Let's start with the structure of the bearish Bat. This pattern consists of four legs: XA, AB, BC, and CD. The core logic is as follows: the initial XA leg moves downward, then the AB leg retraces upward, usually by 38% or 50% of XA according to Fibonacci levels. Point B is particularly important; it must precisely end at one of these two levels, otherwise it can't be considered a standard Bat pattern.
Next, the BC leg retraces 38% to 88% of the AB leg, and finally, the CD leg moves upward, ending near the 88% retracement of the XA leg. When all these conditions are met, the bearish Bat pattern is confirmed, and the price typically begins to decline.
Regarding actual trading, the logic of trading the bearish Bat is quite straightforward. First, use pattern recognition tools or your own eyes to identify structures that meet the criteria on the chart. Once confirmed, prepare to go short. The entry point is critical: place a limit sell order at the 88% retracement of the XA leg. Stop-loss should be set above the swing high of point X, which helps control risk more effectively.
As for take profit, a multi-target strategy is recommended. The first target is at the swing high of point B, the second at the swing low of point C, and the third at the swing low of point A. This way, profits can be gradually locked in.
I came across an example with GBP/CAD that clearly illustrates the concept. The XA leg declined strongly, then the AB leg rose, with point B ending near 53% of XA—slightly above the standard 50%, but still acceptable. After a slight decline in BC, the CD leg rose and broke above point B's high, presenting a solid bearish Bat trading opportunity.
During the rise of the CD leg, we placed a limit order at the 88% retracement. Interestingly, even after the order was filled, the price continued upward, and point D ended at the 97% retracement of XA, forming a double top. However, because the stop-loss was set reasonably, it was not triggered. Another detail: the last candle of the CD leg looked like a pin bar, further reinforcing the bearish reversal signal.
As the price started to fall, the first target was broken by a strong bearish candle. After a slight pullback, the price dropped again, with selling momentum increasing, and the second target at the swing low of point C was hit. However, the price then quickly reversed upward, hitting the stop-loss at the extreme of point X, and the entire position was closed. Despite this, the overall trade was profitable.

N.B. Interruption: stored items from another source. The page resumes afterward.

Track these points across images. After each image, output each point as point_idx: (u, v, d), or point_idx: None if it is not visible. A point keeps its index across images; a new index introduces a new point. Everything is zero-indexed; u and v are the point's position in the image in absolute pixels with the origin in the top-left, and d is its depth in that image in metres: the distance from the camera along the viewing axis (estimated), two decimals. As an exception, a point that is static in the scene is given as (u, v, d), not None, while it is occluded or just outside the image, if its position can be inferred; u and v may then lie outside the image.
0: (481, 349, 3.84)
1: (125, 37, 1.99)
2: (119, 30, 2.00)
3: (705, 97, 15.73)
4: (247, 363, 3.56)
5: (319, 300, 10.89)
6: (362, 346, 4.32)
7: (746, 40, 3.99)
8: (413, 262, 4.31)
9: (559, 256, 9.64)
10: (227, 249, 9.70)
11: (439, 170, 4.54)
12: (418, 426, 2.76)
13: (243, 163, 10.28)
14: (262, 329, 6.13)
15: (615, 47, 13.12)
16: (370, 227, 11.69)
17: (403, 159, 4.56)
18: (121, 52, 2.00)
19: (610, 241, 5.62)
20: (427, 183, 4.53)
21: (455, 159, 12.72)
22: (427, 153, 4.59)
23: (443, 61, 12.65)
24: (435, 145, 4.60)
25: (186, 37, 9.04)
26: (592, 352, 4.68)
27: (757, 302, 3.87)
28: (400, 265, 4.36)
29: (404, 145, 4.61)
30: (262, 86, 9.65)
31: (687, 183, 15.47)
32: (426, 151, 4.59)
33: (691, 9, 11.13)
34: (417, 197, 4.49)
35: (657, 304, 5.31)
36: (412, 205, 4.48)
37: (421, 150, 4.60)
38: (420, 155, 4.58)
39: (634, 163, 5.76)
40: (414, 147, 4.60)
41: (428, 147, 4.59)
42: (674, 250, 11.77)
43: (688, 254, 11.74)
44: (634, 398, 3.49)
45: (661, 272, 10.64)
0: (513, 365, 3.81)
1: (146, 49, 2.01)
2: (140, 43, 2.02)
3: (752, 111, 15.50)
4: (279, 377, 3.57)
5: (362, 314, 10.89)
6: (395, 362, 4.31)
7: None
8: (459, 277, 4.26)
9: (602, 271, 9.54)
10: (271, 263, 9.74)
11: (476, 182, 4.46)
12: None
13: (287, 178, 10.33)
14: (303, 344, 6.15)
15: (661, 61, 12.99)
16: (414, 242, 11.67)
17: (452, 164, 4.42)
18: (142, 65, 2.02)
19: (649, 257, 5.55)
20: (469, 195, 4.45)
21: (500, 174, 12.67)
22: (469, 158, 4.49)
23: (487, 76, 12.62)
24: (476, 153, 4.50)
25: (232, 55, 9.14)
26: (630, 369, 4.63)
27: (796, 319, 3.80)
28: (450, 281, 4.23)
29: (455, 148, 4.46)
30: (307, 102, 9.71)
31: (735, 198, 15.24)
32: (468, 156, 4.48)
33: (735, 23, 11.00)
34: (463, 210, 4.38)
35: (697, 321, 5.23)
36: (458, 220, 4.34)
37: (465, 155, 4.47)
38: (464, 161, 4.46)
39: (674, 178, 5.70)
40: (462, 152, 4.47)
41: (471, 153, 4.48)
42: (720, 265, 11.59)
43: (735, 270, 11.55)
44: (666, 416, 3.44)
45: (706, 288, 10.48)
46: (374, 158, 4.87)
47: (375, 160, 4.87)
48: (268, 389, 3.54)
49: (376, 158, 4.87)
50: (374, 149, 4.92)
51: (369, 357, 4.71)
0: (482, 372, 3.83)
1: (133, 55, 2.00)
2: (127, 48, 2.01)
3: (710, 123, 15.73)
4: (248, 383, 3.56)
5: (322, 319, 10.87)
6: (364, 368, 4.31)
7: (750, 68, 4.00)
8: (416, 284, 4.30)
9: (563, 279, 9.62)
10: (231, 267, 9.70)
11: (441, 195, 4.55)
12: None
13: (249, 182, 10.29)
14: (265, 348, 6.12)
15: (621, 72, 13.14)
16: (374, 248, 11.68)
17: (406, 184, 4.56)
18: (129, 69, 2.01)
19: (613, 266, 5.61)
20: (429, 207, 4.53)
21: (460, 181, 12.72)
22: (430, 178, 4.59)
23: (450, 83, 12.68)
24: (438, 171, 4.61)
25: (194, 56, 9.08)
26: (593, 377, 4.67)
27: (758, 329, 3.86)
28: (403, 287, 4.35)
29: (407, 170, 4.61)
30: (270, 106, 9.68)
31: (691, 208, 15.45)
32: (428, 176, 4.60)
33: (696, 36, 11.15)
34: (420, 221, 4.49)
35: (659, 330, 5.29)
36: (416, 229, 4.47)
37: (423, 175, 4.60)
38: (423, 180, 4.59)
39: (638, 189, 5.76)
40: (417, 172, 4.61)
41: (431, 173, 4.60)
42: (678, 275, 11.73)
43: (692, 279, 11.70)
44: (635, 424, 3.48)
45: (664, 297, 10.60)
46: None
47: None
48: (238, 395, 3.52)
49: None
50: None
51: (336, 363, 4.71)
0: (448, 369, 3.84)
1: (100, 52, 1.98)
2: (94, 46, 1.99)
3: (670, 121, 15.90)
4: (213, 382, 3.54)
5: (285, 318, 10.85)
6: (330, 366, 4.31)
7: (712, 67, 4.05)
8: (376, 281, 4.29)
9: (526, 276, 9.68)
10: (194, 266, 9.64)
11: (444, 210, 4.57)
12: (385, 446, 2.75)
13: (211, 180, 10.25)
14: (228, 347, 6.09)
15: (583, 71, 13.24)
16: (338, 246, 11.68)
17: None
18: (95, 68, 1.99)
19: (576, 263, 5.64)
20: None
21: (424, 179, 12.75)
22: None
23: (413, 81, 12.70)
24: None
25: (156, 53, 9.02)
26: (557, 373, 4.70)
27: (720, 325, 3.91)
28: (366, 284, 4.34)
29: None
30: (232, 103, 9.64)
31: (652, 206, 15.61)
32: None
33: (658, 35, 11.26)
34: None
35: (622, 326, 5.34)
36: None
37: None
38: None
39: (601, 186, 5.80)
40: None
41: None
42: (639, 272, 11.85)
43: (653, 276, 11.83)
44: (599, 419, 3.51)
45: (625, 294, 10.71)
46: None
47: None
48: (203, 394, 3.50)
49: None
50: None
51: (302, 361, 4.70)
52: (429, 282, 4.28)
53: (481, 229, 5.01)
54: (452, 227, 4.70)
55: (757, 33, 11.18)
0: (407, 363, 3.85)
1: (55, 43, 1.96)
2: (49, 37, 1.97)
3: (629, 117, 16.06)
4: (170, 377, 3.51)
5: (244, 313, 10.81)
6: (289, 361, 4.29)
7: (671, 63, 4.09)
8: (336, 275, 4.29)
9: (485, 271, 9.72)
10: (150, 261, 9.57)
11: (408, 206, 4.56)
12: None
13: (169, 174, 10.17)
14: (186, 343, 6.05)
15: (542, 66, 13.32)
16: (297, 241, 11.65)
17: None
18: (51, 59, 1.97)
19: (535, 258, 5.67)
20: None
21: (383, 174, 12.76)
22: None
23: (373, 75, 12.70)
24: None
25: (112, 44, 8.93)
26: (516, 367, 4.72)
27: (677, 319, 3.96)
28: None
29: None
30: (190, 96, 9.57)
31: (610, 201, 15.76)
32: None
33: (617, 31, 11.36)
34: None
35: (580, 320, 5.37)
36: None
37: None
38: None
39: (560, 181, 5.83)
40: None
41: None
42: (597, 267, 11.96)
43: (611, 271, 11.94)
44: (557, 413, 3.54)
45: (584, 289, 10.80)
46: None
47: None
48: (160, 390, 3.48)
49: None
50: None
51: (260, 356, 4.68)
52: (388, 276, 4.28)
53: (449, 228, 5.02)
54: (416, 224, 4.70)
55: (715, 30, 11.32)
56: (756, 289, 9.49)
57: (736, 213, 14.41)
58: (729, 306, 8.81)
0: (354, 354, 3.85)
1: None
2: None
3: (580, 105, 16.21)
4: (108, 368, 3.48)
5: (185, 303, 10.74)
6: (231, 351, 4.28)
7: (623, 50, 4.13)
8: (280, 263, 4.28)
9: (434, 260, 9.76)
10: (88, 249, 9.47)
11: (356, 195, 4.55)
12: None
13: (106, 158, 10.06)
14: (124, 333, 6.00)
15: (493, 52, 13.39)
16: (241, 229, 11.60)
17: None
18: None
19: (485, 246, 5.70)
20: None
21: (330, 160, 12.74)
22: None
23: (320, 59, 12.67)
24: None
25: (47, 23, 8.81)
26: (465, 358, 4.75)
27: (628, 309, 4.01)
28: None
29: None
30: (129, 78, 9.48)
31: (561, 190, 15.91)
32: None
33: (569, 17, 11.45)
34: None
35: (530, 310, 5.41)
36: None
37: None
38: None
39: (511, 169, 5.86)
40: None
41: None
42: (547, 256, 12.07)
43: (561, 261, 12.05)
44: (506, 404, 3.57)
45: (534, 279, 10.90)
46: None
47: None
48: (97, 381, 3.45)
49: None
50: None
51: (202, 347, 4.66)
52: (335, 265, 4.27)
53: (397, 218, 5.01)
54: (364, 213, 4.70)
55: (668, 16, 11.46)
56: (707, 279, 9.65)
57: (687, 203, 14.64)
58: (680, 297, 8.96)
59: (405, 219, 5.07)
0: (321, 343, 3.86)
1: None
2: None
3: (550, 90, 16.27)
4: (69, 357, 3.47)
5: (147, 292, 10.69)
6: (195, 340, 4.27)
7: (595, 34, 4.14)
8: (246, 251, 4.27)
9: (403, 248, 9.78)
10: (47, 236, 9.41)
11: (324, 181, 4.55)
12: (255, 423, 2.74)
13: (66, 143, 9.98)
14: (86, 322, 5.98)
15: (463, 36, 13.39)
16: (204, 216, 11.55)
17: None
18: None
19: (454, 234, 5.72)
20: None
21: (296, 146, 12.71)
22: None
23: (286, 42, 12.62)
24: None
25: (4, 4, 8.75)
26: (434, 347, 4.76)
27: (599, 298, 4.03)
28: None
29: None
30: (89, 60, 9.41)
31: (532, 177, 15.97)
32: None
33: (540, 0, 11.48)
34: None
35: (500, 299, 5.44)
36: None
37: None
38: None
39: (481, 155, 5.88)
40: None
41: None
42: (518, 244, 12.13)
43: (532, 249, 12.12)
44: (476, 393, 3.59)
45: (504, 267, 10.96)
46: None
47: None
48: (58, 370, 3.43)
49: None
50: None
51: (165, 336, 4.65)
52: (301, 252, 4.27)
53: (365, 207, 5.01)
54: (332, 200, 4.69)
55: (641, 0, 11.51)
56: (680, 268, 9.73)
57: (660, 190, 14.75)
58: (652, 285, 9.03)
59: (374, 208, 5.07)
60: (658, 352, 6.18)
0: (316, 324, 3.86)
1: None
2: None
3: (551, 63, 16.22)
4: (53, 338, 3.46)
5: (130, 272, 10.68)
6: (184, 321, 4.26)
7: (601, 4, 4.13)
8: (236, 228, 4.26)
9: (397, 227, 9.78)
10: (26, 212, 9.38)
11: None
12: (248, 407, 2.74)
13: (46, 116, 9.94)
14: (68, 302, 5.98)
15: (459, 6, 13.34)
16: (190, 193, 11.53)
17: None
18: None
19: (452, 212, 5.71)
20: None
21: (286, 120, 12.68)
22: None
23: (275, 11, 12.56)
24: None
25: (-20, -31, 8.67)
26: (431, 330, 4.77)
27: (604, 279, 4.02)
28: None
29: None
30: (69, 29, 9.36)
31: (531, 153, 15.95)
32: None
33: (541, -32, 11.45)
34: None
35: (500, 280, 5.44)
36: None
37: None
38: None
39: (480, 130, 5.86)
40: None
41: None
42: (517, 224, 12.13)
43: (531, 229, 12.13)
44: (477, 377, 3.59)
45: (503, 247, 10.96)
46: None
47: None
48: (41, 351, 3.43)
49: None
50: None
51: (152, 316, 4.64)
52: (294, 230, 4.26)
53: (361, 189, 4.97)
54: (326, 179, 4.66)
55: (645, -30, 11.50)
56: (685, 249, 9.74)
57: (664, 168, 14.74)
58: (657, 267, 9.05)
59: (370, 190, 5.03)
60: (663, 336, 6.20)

The bearish Bat, along with Gartley, Butterfly, and Crab patterns, are considered the four main harmonic trading patterns. The biggest advantage of the Bat pattern is its favorable risk-reward ratio because it requires a relatively deep retracement for validation. This allows traders to set wider stop-losses near point X while expecting a substantial profit potential. For traders looking to improve their technical analysis skills, mastering the bearish Bat pattern is definitely worth investing time into studying.